Ми-8 приземлился в метрах двухстах за поворотом прямо на дорогу, более подходящей площадки не нашлось. Пилотская кабина провоняла пороховым дымом, под ногами на полу звякали, шуршали сотни стреляных гильз.
— Андрюха, потерпи, старик! Уже близко! — Старшина Баканов, задыхаясь, успокаивал Секирина, которого на брезенте с трудом тащили к вертолету. Заляпанные сапоги солдат скользили, чавкали и разъезжались на мокрой глине. У Андрея при каждом их шаге темнело в глазах, все внутри переворачивалось, разрывалось на части. Словно бритвой осколком ему располосовало бушлат и распороло брюшину. Если бы он не зажал ладонями живот, кишки вывалились бы наружу. Его наспех запеленали, обмотав бинтами вокруг туловища, и поволокли к вертолету.
— Братцы! Братцы, смольнуть, дайте! — прохрипел он из последних сил. — Помираю…
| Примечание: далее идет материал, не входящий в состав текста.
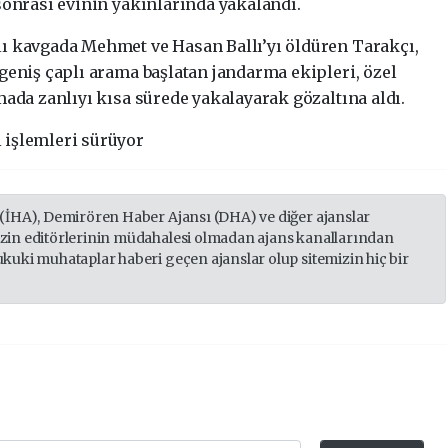
sonrası evinin yakınlarında yakalandı.
ı kavgada Mehmet ve Hasan Ballı’yı öldüren Tarakçı,
geniş çaplı arama başlatan jandarma ekipleri, özel
mada zanlıyı kısa sürede yakalayarak gözaltına aldı.
 işlemleri sürüyor
 (İHA), Demirören Haber Ajansı (DHA) ve diğer ajanslar
izin editörlerinin müdahalesi olmadan ajans kanallarından
ukuki muhataplar haberi geçen ajanslar olup sitemizin hiç bir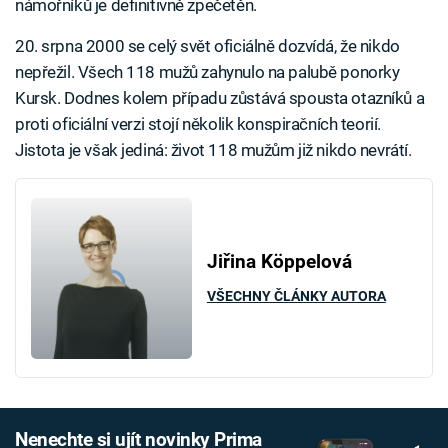
námořníků je definitivně zpečetěn.
20. srpna 2000 se celý svět oficiálně dozvídá, že nikdo
nepřežil. Všech 118 mužů zahynulo na palubě ponorky
Kursk. Dodnes kolem případu zůstává spousta otazníků a
proti oficiální verzi stojí několik konspiračních teorií.
Jistota je však jediná: život 118 mužům již nikdo nevrátí.
Jiřina Köppelová
VŠECHNY ČLÁNKY AUTORA
Nenechte si ujít novinky Prima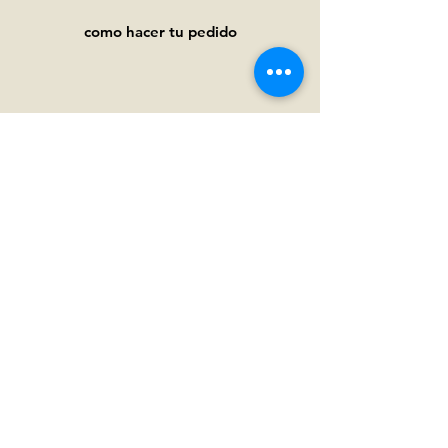
como hacer tu pedido
Ayuda
Preguntas frecuentes
Pagos y
envíos
Términos y condiciones
Política de privacidad
Política de cookies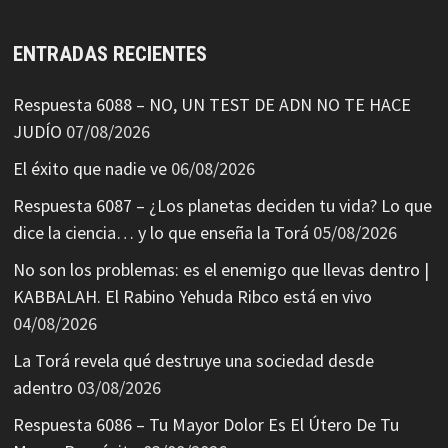
ENTRADAS RECIENTES
Respuesta 6088 – NO, UN TEST DE ADN NO TE HACE
JUDÍO
07/08/2026
El éxito que nadie ve
06/08/2026
Respuesta 6087 – ¿Los planetas deciden tu vida? Lo que
dice la ciencia… y lo que enseña la Torá
05/08/2026
No son los problemas: es el enemigo que llevas dentro |
KABBALAH. El Rabino Yehuda Ribco está en vivo
04/08/2026
La Torá revela qué destruye una sociedad desde
adentro
03/08/2026
Respuesta 6086 – Tu Mayor Dolor Es El Útero De Tu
— Ты, чего, Секира, удумал? Я те, помру! Пачку-то живо начищу! — пригрозил сержант Головко.
Черномазый как негр пулеметчик Ромка Самурский в разорванной на груди «разгрузке», прикурив, сунул «примину» в его потрескавшиеся на бледном лице губы. Но Андрей потерял сознание, голова свесилась на бок, окурок выпал изо рта и, упав, затлел на воротнике бушлата. Он уже не слышал: ни гулко громыхающих солдатских сапог в грузовом отсеке Ми-8, когда загружали «двухсотых» и раненых; ни четырехэтажного мата бортмеханика, обнаружившего свежие пробоины в обшивке фюзеляжа; ни протяжных стонов майора Геращенко, раненого в бедро; ни гудящего рокота винтокрылой машины.
Пришел в себя он уже в госпитале на операционном столе, когда ему вводили в полость живота дренажные трубки. Ему повезло: внутренности оказались целы. Осколок лихо резанул ему поперек живот, по счастливой случайности не задев внутренних органов. Андрей лежал под капельницей совершенно обнаженный, "в чем мать родила", и чувствовал себя, явно, не в "своей тарелке". Вокруг сновали и возились с ним две молоденькие медсестры, одна светленькая с длинными волосами, другая — темненькая с короткой стрижкой и курносым носиком в зеленой операционной пижаме.
— Прикройте парня, а то замерзнет! Вон, уже гусиной кожей покрылся! Нечего, мужскими прелестями любоваться, бестыжие! Налюбуетесь еще! — прикрикнул на них седоватый хирург в очках, моя руки под краном.
Андрея прикрыли простыней.
— Ну, как дела, Самурай! — спросил он, улыбаясь, склонившись над ним.
— Почему, Самурай? — не понял Андрей.
— Ну, как же, Окаяма-сан, тебя же с «харакири» доставили! С распоротым брюхом, кишки все снаружи были. Теперь ты у нас Самурай. Крепко тебе повезло, приятель! Считай, в рубашке родился! Если б не сальник, «край» тебе паря!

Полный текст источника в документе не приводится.